━━ TEXTO EXTRAÍDO
Especial para los seguidores de codigopostalrd.net
WASHINGTON / ISLAMABAD – El Gobierno de Estados Unidos y representantes iraníes mantienen conversaciones activas para concretar una segunda ronda de negociaciones de paz presenciales, que podría celebrarse esta misma semana en Islamabad, Pakistán.
El anuncio se produce tras el fracaso de la primera reunión el fin de semana pasado en la capital pakistaní y en medio de un frágil alto el fuego de dos semanas que expira el próximo 22 de abril de 2026.
Según fuentes diplomáticas citadas por Euronews y el Council on Foreign Relations, la Casa Blanca y el presidente Donald Trump han señalado a Islamabad como la sede más probable para el nuevo encuentro.
Trump elogió públicamente la mediación de Pakistán y de su jefe militar, el mariscal de campo Asim Munir, quien ha facilitado el diálogo entre las partes.
Los principales obstáculos persisten en tres frentes clave: el programa nuclear iraní, especialmente sus reservas de uranio altamente enriquecido; el control y la reapertura total del Estrecho de Ormuz; y las exigencias de Teherán de reparaciones por los daños de guerra.
━━━━
━━ REGISTROS PROPORCIONADOS
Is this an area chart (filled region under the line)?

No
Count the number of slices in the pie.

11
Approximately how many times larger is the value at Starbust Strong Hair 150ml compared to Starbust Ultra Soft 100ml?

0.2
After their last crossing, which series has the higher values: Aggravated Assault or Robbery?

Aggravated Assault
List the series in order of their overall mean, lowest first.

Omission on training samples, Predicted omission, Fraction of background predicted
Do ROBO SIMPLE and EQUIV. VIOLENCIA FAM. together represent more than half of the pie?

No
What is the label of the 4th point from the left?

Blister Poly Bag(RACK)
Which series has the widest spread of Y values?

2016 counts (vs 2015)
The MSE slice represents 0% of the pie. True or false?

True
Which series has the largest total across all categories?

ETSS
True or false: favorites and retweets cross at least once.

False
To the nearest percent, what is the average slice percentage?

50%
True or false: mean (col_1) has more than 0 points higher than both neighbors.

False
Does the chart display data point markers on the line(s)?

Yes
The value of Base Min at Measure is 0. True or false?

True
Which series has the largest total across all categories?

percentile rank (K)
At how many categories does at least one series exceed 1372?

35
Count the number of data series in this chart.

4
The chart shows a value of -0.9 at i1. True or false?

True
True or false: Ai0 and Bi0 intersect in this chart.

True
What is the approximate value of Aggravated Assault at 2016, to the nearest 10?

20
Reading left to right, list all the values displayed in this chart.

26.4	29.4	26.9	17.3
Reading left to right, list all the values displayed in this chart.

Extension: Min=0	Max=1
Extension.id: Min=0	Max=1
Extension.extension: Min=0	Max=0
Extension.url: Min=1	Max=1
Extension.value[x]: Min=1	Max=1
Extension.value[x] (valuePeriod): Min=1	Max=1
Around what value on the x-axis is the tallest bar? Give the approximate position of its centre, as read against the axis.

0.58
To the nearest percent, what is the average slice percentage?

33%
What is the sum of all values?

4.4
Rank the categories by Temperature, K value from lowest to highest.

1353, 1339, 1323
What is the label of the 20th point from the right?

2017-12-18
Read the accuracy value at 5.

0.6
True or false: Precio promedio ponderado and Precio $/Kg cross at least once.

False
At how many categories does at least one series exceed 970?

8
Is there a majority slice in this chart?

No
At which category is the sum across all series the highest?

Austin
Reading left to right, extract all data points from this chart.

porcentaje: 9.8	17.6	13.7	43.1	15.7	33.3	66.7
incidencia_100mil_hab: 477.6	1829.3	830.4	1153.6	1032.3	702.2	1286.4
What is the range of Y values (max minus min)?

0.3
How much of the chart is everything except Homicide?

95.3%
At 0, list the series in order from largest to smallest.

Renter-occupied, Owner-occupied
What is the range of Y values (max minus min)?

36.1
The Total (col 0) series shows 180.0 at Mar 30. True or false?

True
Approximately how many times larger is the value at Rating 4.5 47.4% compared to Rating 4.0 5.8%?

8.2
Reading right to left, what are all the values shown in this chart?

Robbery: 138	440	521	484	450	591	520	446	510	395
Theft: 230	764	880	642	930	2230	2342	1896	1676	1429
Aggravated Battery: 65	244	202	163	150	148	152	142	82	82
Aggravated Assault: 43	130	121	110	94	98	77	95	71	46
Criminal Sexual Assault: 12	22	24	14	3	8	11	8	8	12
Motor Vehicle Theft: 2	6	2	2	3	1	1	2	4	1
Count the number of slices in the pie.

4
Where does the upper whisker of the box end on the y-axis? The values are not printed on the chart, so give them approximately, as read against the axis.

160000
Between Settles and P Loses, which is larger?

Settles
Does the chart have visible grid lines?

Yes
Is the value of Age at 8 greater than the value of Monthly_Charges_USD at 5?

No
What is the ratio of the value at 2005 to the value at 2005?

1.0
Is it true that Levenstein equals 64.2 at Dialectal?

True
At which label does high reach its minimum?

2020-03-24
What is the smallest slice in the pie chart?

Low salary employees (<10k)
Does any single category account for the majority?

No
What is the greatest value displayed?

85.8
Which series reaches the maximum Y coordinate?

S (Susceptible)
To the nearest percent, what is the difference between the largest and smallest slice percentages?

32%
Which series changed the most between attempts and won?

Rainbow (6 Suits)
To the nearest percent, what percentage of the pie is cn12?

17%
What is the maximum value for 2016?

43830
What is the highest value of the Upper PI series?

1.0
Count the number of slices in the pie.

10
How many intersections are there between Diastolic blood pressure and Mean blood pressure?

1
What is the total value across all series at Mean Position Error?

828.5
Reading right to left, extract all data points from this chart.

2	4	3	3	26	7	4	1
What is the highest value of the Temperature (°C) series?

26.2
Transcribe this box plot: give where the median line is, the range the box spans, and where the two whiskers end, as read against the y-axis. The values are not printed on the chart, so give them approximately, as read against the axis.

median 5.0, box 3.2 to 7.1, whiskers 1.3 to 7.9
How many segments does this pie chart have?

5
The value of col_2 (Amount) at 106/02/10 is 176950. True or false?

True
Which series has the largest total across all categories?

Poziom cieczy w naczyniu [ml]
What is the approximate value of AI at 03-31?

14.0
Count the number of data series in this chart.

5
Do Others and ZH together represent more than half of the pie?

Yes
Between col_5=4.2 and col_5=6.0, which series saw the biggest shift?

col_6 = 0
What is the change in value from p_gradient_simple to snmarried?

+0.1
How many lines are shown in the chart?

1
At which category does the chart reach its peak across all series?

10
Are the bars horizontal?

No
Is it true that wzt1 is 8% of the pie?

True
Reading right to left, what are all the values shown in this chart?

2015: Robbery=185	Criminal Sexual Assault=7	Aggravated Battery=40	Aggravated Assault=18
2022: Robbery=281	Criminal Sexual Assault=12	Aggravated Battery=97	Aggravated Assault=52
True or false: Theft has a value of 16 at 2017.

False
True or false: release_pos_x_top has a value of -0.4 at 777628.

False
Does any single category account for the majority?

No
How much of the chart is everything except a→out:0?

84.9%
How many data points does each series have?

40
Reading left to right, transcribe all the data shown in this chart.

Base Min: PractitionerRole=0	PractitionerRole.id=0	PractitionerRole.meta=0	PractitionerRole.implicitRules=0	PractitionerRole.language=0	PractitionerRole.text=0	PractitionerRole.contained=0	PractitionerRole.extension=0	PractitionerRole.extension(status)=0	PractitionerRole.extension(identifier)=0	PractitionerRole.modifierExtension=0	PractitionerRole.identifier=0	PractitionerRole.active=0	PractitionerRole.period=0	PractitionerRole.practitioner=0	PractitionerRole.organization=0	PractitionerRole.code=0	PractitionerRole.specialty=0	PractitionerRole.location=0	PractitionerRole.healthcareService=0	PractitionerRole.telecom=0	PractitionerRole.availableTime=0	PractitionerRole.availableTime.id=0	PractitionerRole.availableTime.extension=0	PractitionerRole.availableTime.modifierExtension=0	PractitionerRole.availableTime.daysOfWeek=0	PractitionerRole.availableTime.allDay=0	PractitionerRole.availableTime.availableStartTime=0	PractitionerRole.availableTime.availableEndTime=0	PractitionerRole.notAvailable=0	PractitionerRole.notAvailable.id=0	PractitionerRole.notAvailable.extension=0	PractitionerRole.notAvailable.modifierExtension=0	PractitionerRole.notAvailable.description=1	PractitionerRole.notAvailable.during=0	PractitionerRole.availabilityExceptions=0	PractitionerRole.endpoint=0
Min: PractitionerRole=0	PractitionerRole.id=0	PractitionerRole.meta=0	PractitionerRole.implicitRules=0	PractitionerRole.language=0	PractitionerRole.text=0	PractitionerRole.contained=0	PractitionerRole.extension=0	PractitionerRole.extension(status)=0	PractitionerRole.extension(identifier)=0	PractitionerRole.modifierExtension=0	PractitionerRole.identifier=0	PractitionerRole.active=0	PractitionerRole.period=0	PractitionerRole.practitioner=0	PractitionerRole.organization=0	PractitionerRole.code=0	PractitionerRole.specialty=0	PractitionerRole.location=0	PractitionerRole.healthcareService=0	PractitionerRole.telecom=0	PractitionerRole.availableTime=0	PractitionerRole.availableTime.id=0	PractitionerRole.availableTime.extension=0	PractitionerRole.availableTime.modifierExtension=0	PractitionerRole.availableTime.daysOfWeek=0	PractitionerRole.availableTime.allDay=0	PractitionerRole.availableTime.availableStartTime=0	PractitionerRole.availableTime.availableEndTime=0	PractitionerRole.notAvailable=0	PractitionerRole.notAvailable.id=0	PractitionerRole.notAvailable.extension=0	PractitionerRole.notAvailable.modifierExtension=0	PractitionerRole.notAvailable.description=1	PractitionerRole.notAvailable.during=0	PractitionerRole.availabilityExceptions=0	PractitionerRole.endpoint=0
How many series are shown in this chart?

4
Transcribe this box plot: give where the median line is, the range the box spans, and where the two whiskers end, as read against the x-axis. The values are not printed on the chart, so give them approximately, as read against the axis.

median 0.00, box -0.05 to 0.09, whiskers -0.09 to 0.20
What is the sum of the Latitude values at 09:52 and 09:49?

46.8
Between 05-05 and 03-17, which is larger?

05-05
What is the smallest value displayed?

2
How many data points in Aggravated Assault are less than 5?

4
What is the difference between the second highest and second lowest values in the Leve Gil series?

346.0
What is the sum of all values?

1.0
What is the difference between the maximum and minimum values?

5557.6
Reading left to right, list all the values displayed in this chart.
━━━━
→ **PROBLEMA A RESOLVER**:
Transcribe íntegramente y sin ningún cambio el texto sobre las negociaciones de paz entre Estados Unidos e Irán.

→ **RESPUESTA**:
Especial para los seguidores de codigopostalrd.net
WASHINGTON / ISLAMABAD – El Gobierno de Estados Unidos y representantes iraníes mantienen conversaciones activas para concretar una segunda ronda de negociaciones de paz presenciales, que podría celebrarse esta misma semana en Islamabad, Pakistán.
El anuncio se produce tras el fracaso de la primera reunión el fin de semana pasado en la capital pakistaní y en medio de un frágil alto el fuego de dos semanas que expira el próximo 22 de abril de 2026.
Según fuentes diplomáticas citadas por Euronews y el Council on Foreign Relations, la Casa Blanca y el presidente Donald Trump han señalado a Islamabad como la sede más probable para el nuevo encuentro.
Trump elogió públicamente la mediación de Pakistán y de su jefe militar, el mariscal de campo Asim Munir, quien ha facilitado el diálogo entre las partes.
Los principales obstáculos persisten en tres frentes clave: el programa nuclear iraní, especialmente sus reservas de uranio altamente enriquecido; el control y la reapertura total del Estrecho de Ormuz; y las exigencias de Teherán de reparaciones por los daños de guerra.